I'm having the same issue with "drush cron". I applied the patch above as well the one I submitted in #1365148. Then I cleared the index and ran the "drush cron" command. I still get errors for files which are not parsed by Tika (images, plaintext).

So I extended the code a bit mor and added a new function which determines a file's realpath.

floeschie’s picture

Seems to work except that German umlauts are removed by escapeshellarg(). If a file has something like "ä ö ü" in its name, then Tika throws an exception cause it cannot find a file after the umlauts have been removed...

Berdir’s picture

Stream wrappers can register if they are remote or local using the type in hook_stream_wrappers(): http://api.drupal.org/api/drupal/modules--system--system.api.php/functio...
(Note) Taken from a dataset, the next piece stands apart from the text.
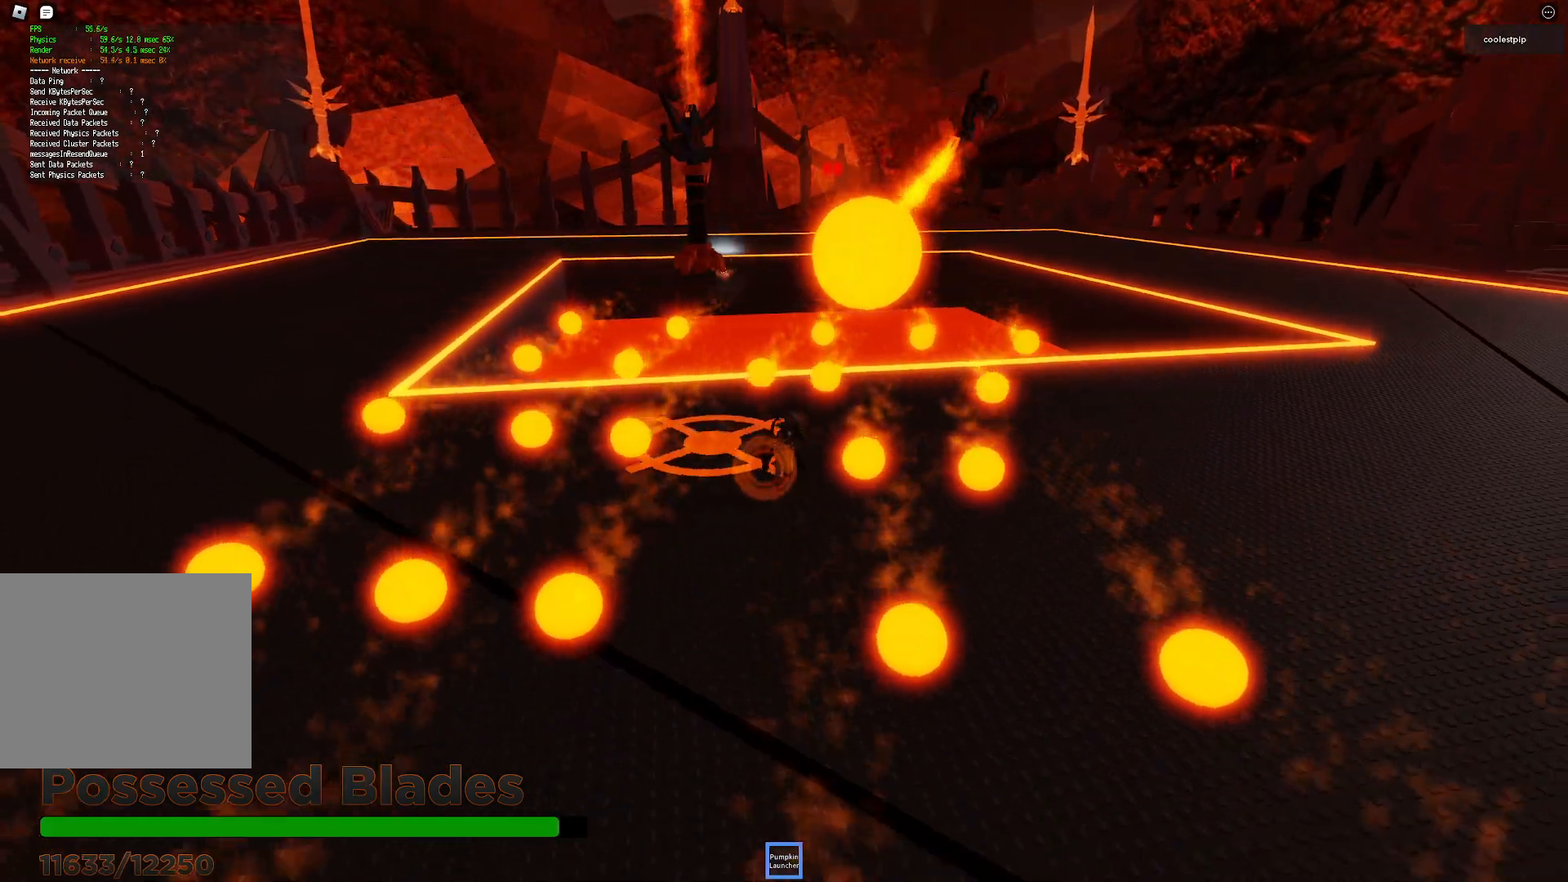
{"keys": ["a", "s"], "events": [[17, "space", "down"], [100, "d", "down"], [183, "d", "up"], [300, "space", "up"], [467, "a", "down"]]}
The function added in the patch should probably check the type of the of the scheme and if it's local, use realpath() and otherwise getExternalPath(). This allows to support both private:// (which currently doesn't work if anon users don't have access) and remote wrappers like s3://.

wwhurley’s picture

Another option is to set your $base_url in the appropriate settings.php file. That'll also fix URLs in various emails sent by the system on cron as well if you ever run into that.

sinasalek’s picture

Patch #4 works for me, however i'm agree with Berdir that it should be a bit smarter , i had a look at http://api.drupal.org/api/drupal/includes%21stream_wrappers.inc/7 but couldn't find anything that clearly indicated whether a wrapper is local or remote. If that's the case then a workaround should be used.
One solution can be check $wrapper class to see if it's a subclass of DrupalLocalStreamWrapper

mfb’s picture

 $local_wrappers = file_get_stream_wrappers(STREAM_WRAPPERS_LOCAL);
 if (isset($local_wrappers[$scheme])) {
 // then it's local 

(from image.gd.inc)

svendecabooter’s picture

Attached is a new version of patch #4 based on the feedback by Berdir & mfb

osopolar’s picture

Patch in #10 works for me, Thanks.

sinasalek’s picture

Status: Needs review » Reviewed & tested by the community

Haven't test patch #10 but the approach looks reasonable to me too.
@osopolar if it works fine for you , you could mark it as RTBC, i'm doing on behalf of you

coreycondardo’s picture

I applied this patch and it seems to reduce the number of errors the drush command to index the site produces however I'm getting a lot of this..

INFO - unsupported/disabled operation: EI

What is that?

--Corey

apanag’s picture

Patch worked for me. However my case was a password protected site, so every time extract was getting a 401 error code.
Using the realpath solved the problem, because no URL is required anymore.

Also some "INFO - unsupported/disabled operation: EI" messages were shown, but the vast majority of the .pdfs were indexed properly.

Thank you for the patch :-)

mike503’s picture

patch works great. after hours of debugging why java was dumping with absolutely no reasonable explanation... sigh

torpy’s picture

This worked brilliantly for me. I had issues where I was using a self-signed SSL certificate (on my development) server which was causing Tika to error out.

izus’s picture

Assigned: Unassigned » izus

assigning to me for testing and very probabely merging in the 7.x-1.x branch

izus’s picture

Status: Reviewed & tested by the community » Fixed

Hi,
just merged it in 7.x-1.x branch
Thanks all !

izus’s picture

Assigned: izus » Unassigned

Status: Fixed » Closed (fixed)

Automatically closed -- issue fixed for 2 weeks with no activity.